Alevilere "Beyaz Soykırım" Pupa Yelken Sürüyor

Alevilere "Beyaz Soykırım" Pupa Yelken Sürüyor

Alevilere "Beyaz Soykırım" Pupa Yelken SürüyorHüseyin DEMİRTAŞPek bilinmez ama soykırım kitleleri sadece fiziki olarak imha etmekle...

A+A-

Alevilere "Beyaz Soykırım" Pupa Yelken SürüyorAlevilere "Beyaz Soykırım" Pupa Yelken Sürüyor

Hüseyin DEMİRTAŞ

Pek bilinmez ama soykırım kitleleri sadece fiziki olarak imha etmekle yapılmıyor.  Bir etnik, dinsel ve dilsel topluluğun halen koruduğu yapısını sürdürecek ortam ve koşulların aniden veya yavaş yavaş yok edilmesi de 1948 Birleşmiş Milletler Soykırım Suçunun Önlenmesi ve Cezalandırılması Sözleşmesi’ne göre soykırım suçu kapsamına giriyor. Bu Hitler Almanya’sında Yahudilere yapılan jenosit ile aynı değildir ama sonuçta ilgili topluluğun mevcut yapısı imha edildiğinden ve doğal varoluş koşulları ortadan kaldırıldığından üstü kapalı bir soykırımdır. Adı geçen sözleşme kapsamında bu tür insanlık suçları kansız “beyaz soykırım” olarak nitelenir. 

Türkiye Cumhuriyeti de sansürsüz olarak söylemek gerekirse, kuruluşundan bu yana ülkemizdeki bazı etnik, dinsel ve dilsel topluluklar üzerinde adeta beyaz bir soykırım politikası yürütmektedir. Bu tip bir politikanın mağduru toplulukların başında da egemen inanç mensupları karşısında sayısal olarak dinsel bir azınlık konumundaki Aleviler gelmektedir.
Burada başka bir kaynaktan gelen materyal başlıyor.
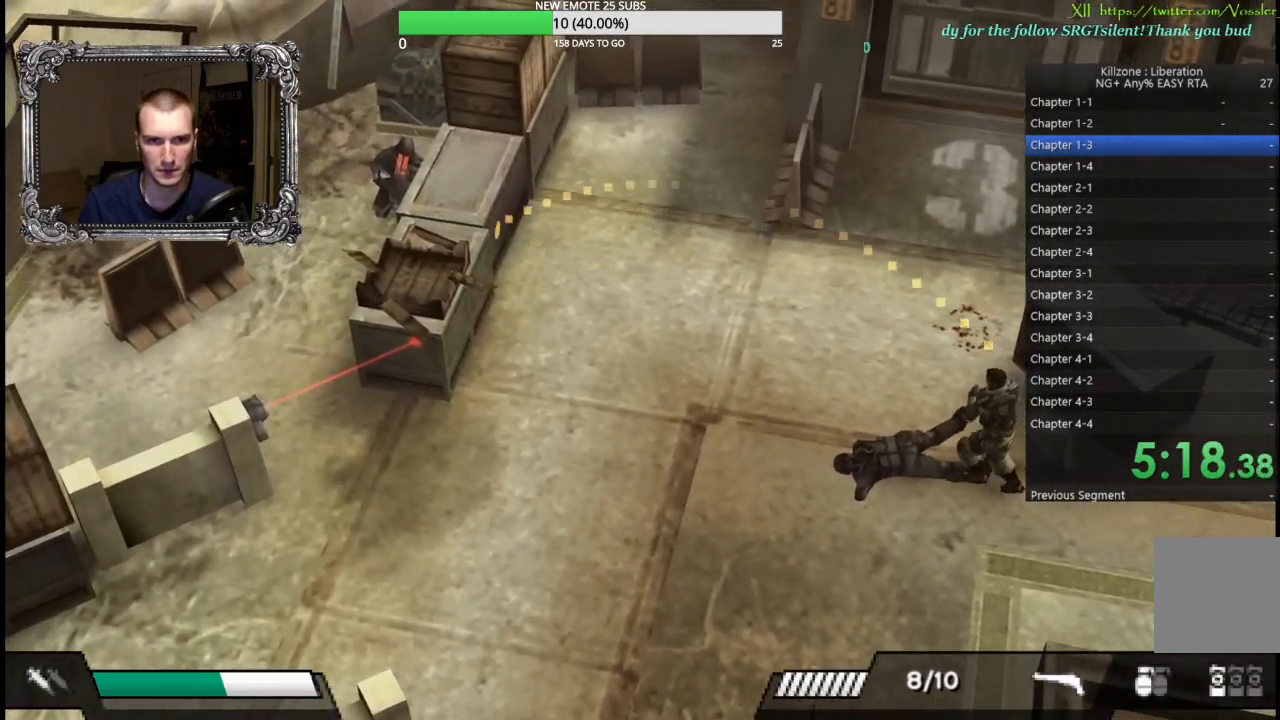
{"buttons": ["B", "L1"], "left_stick": "down", "button_events": [[17, "L1", "down"], [450, "B", "down"]]}
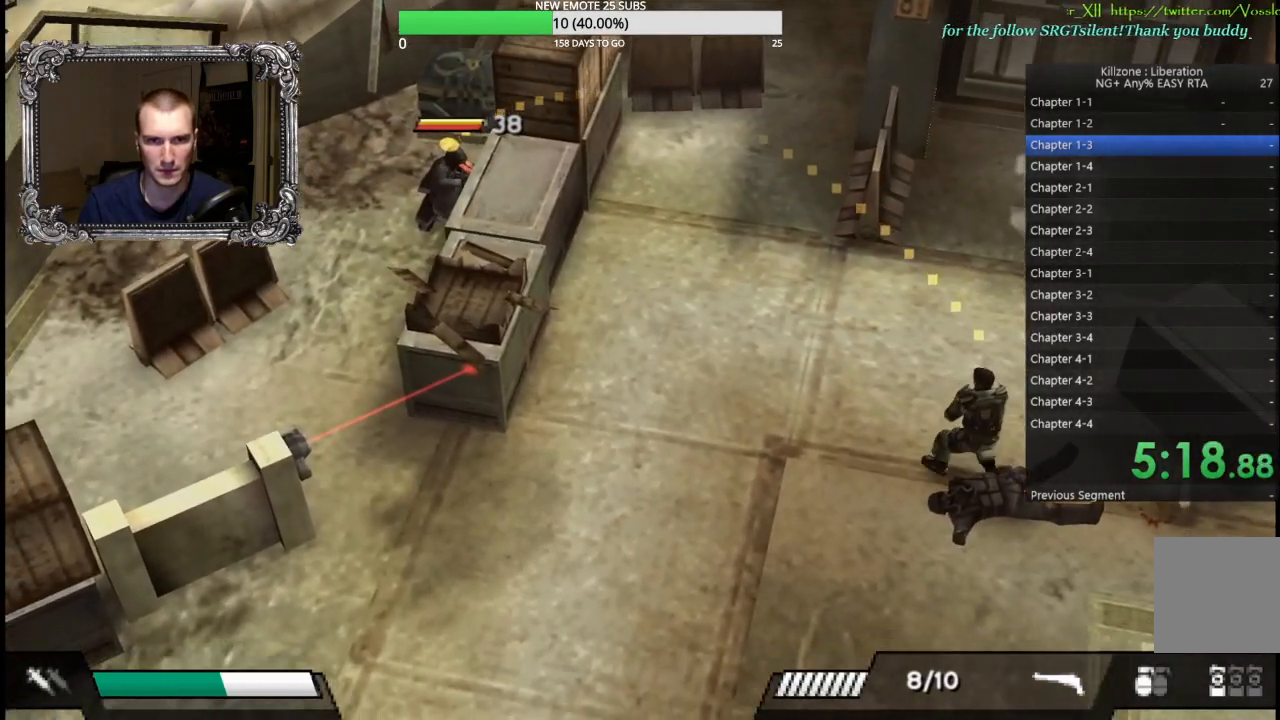
{"buttons": [], "left_stick": "down", "button_events": [[50, "B", "up"], [467, "L1", "up"]]}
Aleviler kelimenin tam anlamıyla beyaz bir soykırımın (jenosit) kurbanlarıdır.

600 yıldan fazla yaşayan Osmanlı’nın özellikle 1500’ler sonrası döneminde aleni bir soykırıma ve toplu katliamlara maruz kalan Aleviler, Cumhuriyetle birlikte fiili soykırımdan belli oranda kurtulmuştur ama devletin inkârcı, asimilasyoncu ve İslamlaştırıcı uygulamaları aralıksız devam etmiştir. Bugünse bu politika yeni bir evreye girmiş bulunuyor.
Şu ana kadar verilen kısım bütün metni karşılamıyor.